━━━━━ DATA TO USE

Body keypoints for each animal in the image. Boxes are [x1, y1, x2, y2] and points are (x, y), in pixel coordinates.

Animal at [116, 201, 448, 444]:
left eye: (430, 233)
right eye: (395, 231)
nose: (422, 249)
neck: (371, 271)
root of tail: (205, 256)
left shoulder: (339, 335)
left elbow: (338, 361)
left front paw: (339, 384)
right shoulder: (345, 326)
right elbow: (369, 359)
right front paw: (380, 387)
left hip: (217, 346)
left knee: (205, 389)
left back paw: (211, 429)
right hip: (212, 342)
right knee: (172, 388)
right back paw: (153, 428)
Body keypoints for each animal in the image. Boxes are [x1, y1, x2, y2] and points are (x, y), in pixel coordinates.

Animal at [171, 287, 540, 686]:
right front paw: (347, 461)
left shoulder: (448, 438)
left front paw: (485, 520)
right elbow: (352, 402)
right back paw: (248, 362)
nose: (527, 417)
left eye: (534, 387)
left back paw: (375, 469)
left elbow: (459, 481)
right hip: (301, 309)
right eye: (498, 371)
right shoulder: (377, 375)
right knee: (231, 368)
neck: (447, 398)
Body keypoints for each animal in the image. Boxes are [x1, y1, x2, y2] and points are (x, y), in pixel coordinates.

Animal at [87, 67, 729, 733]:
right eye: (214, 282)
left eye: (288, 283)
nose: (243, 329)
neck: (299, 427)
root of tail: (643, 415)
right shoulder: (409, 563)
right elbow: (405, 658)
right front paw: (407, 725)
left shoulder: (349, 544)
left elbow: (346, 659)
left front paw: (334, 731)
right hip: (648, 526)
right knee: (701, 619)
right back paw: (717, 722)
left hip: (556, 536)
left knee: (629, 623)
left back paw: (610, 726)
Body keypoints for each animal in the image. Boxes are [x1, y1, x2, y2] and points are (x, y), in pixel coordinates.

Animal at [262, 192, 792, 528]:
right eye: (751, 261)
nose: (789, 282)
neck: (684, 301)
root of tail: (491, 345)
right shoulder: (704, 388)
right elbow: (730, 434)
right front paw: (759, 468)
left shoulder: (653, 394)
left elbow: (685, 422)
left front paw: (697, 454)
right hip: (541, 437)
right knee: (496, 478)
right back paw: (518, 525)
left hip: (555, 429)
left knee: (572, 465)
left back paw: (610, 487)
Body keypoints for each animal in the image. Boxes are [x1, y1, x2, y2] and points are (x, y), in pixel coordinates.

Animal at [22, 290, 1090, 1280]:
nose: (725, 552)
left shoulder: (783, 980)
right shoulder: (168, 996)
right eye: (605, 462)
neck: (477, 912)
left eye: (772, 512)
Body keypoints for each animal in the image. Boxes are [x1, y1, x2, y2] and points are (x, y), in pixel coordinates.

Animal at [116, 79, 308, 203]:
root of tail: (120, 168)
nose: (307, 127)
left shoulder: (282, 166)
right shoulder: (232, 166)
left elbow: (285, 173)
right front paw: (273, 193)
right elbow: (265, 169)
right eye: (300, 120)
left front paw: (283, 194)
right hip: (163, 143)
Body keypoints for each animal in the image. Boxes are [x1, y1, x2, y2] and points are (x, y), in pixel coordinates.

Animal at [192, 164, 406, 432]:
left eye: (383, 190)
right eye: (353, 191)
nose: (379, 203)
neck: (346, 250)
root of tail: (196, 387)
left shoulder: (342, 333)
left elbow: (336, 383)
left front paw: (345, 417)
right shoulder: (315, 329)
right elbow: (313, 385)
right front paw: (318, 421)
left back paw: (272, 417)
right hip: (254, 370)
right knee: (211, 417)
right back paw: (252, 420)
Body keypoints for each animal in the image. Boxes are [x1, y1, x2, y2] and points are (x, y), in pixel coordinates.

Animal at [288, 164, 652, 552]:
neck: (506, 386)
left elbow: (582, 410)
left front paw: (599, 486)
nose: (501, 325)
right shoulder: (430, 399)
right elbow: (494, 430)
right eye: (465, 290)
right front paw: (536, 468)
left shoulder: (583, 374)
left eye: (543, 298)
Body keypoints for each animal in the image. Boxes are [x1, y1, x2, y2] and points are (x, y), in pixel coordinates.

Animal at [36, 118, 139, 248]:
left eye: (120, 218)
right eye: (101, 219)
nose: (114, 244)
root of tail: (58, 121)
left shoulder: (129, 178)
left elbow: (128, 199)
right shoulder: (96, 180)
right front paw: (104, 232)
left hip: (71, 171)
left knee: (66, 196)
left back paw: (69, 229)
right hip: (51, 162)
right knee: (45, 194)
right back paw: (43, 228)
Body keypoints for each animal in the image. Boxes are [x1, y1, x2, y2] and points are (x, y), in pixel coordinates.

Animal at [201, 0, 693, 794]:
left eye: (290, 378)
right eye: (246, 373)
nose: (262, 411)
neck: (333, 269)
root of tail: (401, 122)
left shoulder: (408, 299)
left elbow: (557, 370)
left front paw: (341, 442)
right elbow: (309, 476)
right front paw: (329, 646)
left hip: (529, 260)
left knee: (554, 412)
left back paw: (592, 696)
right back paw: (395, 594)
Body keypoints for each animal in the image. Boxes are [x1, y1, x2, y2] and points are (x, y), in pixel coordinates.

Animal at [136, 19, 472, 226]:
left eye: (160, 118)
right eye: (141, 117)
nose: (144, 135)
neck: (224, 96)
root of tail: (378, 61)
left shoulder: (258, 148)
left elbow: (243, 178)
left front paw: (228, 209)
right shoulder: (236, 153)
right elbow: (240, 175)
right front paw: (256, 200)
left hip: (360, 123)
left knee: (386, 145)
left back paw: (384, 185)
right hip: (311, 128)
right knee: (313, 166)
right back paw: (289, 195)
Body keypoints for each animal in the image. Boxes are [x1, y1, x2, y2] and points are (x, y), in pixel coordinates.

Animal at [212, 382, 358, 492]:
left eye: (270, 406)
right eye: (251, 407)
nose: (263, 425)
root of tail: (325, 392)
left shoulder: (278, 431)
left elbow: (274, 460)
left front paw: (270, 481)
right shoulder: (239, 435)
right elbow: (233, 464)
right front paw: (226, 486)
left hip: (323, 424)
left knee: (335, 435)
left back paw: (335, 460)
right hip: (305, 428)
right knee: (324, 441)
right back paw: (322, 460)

━━━━━━━━━━

_WHAT IS BEING ASKED_. Would you output, from the records above, exactly the run of lines that starts at the line containing "right back paw: (717, 722)" and ends at the line containing "root of tail: (491, 345)", and only that run?

_SOLUTION_.
right back paw: (717, 722)
left hip: (556, 536)
left knee: (629, 623)
left back paw: (610, 726)
Body keypoints for each animal in the image. Boxes are [x1, y1, x2, y2] and points are (x, y), in pixel coordinates.

Animal at [262, 192, 792, 528]:
right eye: (751, 261)
nose: (789, 282)
neck: (684, 301)
root of tail: (491, 345)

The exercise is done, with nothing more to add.